Rehashing Massively Multilingual Machine Translation in 2022

The year is 2022; the average tourist to Granada can whip out their smartphone and dictate—“where is the Alhambra palace?”—and have an automated voice respond: “¿Dónde está el palacio de la Alhambra?” But this is only scratching the surface of an impressive, rather miraculous area of research commonly known as machine learning, which allows for instantaneous cross-lingual translations of complicated, contextual sentences such as “The river shrinks and black crows gorge on bright mangoes in still, dustgreen trees” (Arundhati Roy, The God of Small Things).

DeepL, a neural machine translation service, would translate that to the Spanish language as “El río se encoge y los cuervos negros se atiborran de mangos brillantes en árboles inmóviles y polvorientos.” Despite the poetic, nearly transcreative nature of the original English text (“gorge on”, “dustgreen”), the heights of machine translation have somehow managed to capture the nature and complexity of the text without human guidance. It’s a feat of human genius; nothing seems impossible, even universal translation: the dream of not only linguistics experts but also a good majority of the world’s population who don’t speak the English lingua franca.

“Achieving universal translation between all human language pairs is the holy-grail of machine translation (MT) research”, writes Aditya Siddhant et al. in their latest, fresh-off-the-griddle research paper “Towards the Next 1000 Languages in Multilingual Machine Translation: Exploring the Synergy Between Supervised and Self-Supervised Learning.” In the paper, the authors identify a serious problem with previous models of neural machine translation: namely, that it relies heavily on bilingual parallel sets of data to train language models—a costly, “unscalable” process for low-resource, minority languages without much linguistic data. To remedy this problem, the authors propose a “massively multilingual” machine translation model in a “mixture of supervised and self-supervised objectives” are used to translate hundreds of languages at a fraction of the horsepower and cost.

Bilingual mapping from Conneau et al. (2017) visualizing how unsupervised neural MT functions.

The researchers carried out a preliminary study using 15 multilingual models (to and from English), purposely leaving out parallel data for one language in each model to simulate a setting where there are no parallel data for all language pairs. The model was then compared to the performance of fully supervised multilingual baselines to great effect.

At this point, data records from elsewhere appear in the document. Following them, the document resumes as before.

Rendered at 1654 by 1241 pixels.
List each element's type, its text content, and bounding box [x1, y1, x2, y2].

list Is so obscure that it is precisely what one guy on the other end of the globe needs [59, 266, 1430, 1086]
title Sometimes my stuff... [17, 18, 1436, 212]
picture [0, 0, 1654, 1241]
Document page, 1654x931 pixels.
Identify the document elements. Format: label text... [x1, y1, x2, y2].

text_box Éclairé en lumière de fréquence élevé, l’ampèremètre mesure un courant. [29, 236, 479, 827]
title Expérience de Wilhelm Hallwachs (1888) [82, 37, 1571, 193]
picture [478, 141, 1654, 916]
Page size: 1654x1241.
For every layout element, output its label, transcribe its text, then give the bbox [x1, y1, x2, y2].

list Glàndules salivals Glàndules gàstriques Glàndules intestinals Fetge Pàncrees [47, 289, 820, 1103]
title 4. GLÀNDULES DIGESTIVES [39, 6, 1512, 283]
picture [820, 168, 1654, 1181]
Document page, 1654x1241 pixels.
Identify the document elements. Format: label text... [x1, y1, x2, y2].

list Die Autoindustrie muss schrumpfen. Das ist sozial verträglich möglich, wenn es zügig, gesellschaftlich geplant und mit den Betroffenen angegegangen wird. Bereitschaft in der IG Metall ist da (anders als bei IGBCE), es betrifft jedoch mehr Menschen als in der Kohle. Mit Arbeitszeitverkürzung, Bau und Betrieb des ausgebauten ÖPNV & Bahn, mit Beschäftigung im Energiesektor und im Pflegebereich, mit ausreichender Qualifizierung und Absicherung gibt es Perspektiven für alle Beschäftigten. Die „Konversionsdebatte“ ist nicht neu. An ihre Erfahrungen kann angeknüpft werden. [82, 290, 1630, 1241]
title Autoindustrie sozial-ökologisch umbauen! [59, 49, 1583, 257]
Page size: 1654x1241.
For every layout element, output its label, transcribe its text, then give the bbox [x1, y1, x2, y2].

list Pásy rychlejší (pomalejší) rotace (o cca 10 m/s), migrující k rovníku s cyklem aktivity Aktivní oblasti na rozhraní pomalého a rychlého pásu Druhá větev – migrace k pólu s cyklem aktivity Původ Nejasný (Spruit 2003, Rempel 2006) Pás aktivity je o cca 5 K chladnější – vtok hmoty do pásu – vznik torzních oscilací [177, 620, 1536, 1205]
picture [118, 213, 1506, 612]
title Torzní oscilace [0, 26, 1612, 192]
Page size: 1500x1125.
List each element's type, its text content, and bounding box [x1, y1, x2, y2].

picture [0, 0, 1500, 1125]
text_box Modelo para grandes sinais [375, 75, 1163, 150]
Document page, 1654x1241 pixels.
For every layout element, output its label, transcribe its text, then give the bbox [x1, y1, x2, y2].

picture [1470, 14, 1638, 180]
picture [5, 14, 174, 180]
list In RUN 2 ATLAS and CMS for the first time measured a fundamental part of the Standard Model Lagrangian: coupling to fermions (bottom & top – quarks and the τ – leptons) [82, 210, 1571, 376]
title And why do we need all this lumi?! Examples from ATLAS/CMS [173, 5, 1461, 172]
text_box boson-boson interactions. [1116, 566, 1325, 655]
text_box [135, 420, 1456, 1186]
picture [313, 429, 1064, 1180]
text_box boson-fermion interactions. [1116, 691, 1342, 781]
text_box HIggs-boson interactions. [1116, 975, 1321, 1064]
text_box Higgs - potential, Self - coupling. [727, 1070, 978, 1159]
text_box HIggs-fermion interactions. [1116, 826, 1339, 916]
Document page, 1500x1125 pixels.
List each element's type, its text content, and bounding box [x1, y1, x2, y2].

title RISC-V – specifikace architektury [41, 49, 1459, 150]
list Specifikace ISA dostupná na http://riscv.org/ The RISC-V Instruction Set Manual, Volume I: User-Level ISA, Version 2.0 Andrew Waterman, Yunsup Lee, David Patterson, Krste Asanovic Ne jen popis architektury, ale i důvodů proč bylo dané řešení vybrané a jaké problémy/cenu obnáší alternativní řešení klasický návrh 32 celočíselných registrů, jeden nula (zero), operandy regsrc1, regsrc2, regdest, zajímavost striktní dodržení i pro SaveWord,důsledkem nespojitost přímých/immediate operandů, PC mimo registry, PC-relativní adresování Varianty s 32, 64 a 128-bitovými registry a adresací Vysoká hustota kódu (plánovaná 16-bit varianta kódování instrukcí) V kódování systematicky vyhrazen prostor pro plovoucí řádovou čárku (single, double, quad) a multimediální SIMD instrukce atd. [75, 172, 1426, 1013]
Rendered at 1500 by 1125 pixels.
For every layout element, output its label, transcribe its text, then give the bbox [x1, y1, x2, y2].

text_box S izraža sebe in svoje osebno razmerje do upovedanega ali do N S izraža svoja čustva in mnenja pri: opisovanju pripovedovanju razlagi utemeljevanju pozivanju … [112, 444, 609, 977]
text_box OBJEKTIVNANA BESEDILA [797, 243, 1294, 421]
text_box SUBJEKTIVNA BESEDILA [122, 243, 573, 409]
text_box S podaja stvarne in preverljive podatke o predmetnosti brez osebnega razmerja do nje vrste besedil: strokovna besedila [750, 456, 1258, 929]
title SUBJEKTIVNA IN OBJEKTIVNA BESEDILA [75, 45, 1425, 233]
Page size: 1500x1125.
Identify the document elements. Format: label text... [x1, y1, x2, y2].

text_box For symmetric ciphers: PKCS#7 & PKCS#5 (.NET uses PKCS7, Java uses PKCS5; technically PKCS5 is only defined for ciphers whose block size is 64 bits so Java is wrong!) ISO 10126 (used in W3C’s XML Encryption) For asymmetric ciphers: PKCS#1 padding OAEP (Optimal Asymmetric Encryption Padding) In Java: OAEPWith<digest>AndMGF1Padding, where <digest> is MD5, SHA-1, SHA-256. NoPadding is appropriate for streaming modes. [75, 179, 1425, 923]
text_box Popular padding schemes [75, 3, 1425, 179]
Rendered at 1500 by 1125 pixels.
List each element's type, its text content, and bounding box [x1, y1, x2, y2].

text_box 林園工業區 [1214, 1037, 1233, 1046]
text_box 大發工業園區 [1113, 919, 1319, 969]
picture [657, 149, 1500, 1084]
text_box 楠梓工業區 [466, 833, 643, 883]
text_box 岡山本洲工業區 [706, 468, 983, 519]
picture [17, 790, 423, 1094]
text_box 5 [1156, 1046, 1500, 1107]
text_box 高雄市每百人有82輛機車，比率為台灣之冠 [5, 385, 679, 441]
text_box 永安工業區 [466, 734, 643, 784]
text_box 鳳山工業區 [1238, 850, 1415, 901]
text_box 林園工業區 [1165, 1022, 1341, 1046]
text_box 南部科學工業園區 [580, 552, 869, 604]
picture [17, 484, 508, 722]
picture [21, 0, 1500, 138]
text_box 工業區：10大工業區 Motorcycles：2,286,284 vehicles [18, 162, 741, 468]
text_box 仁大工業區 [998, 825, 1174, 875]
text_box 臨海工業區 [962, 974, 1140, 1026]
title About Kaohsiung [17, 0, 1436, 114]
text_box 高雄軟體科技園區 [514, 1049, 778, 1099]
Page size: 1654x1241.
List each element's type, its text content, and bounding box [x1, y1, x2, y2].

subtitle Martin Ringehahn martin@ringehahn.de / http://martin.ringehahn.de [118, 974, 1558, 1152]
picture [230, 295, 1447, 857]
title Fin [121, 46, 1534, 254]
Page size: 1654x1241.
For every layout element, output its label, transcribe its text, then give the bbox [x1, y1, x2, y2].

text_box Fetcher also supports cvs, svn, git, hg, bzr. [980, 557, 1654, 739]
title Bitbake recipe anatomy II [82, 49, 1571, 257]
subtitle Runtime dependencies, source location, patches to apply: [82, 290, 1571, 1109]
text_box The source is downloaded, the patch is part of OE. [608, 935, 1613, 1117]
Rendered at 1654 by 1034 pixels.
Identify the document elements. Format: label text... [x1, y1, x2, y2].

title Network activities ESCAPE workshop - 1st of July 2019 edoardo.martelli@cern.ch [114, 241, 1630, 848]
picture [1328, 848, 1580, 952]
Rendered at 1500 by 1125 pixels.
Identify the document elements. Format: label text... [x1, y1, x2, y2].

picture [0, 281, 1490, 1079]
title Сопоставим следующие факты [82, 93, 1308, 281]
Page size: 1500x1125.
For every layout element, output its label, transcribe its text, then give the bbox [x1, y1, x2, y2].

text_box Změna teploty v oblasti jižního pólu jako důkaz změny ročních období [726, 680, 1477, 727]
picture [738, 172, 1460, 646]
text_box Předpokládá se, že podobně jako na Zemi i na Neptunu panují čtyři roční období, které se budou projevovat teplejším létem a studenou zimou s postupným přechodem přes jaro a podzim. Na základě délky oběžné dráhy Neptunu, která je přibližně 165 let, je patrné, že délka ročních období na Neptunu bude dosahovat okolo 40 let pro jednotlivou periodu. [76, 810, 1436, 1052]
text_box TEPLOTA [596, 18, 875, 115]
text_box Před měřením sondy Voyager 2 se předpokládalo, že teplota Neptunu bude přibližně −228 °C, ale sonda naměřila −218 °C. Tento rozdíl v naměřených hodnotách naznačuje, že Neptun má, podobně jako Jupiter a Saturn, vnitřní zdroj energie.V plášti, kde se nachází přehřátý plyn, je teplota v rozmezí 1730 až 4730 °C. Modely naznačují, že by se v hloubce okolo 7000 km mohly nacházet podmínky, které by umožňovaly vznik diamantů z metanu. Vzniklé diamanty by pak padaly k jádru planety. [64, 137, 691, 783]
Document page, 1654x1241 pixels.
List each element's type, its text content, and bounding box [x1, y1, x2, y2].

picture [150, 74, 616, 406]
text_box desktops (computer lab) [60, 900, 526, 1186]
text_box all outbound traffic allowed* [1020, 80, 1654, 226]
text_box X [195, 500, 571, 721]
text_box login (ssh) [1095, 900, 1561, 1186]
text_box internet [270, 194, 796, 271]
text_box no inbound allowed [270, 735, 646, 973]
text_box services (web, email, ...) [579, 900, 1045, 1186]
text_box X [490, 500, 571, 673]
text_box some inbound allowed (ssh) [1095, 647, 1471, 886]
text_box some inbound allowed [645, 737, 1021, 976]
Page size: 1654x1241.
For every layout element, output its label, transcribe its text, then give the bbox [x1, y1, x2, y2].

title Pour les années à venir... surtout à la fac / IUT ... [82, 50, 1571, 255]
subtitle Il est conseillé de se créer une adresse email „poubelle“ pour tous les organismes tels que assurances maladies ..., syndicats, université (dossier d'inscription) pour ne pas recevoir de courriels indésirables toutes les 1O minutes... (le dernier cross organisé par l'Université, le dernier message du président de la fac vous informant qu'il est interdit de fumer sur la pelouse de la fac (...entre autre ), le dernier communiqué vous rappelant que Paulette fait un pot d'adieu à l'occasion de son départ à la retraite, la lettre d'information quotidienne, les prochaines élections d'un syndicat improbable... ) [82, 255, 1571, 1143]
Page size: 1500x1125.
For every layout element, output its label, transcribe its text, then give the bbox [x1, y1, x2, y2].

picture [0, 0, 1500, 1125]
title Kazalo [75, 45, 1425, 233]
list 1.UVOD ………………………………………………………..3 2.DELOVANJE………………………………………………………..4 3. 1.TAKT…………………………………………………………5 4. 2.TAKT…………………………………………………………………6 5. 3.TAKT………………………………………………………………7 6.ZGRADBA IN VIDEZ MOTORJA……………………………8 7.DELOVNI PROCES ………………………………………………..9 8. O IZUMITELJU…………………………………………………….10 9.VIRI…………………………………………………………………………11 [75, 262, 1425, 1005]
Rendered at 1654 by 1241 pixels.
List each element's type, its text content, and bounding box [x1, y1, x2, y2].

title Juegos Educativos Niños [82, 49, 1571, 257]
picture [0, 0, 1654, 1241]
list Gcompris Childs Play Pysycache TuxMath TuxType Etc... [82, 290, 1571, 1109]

The results of the research promise robust translation models that overcome the weaknesses of traditional bilingual unsupervised MT models. The massively multilingual model succeeds in improving the quality of low-resource language translation without the use of parallel data.

Afterwards, the research was scaled up to cover 200 languages, and the results were more ambiguous than the previous 15-language study. “For xx→en translation, translation quality is not well correlated with the amount of monolingual data available for the language… On the other hand, en→xx translation BLEU is high only for languages which have high xx→en translation quality,” writes the authors.

To sum up, languages with less bilingual data (Sindhi, Hawaiian, etc.) no longer rely on direct parallel analyses for translation; rather, these languages have the option to utilize pre-existing bilingual data from other languages to inform their own translation, a move researchers call “unsupervised” machine translation. A combination of unsupervised (i.e. self-supervised) objectives and supervised MT research can not only drastically improve the quality of translation between less-spoken languages, but also help massively multilingual MT make better use of monolingual data. “One could think of this as monolingual data and self supervised objectives… helping the model learn the language and the supervised translation in other language pairs teaching the model how to translate by transfer learning.”

While the findings are original and interesting, the concept is not entirely new, according to ModelFront CEO Adam Bittlingmayer, who tells Slator’s Seyma Albarino that “almost all competitive systems” now “utilize some target-side monolingual data, even for major language pairs.” After all, the research is only a continuation of an already-growing discourse on massively multilingual machine translation as a feasible method of large-scale machine translation.

A diagram from the MT group at the Universitat Politècnica de Catalunya charting recent developments in the field of unsupervised neural machine translation.


As a professional language service provider, Sprok DTS depends on the improvement of machine translation, which would aid our translators take on increasingly demanding tasks with less effort and more precision. We stay up to date on the latest AI technology and machine translation in an effort to best cater to the needs of our clients and customers.
And while the common dream of a universal language seems far off, this research on massive multilingual machine translation brings us ever so closer to a world of unadulterated communication and understanding, something all of us here at Sprok DTS strive for.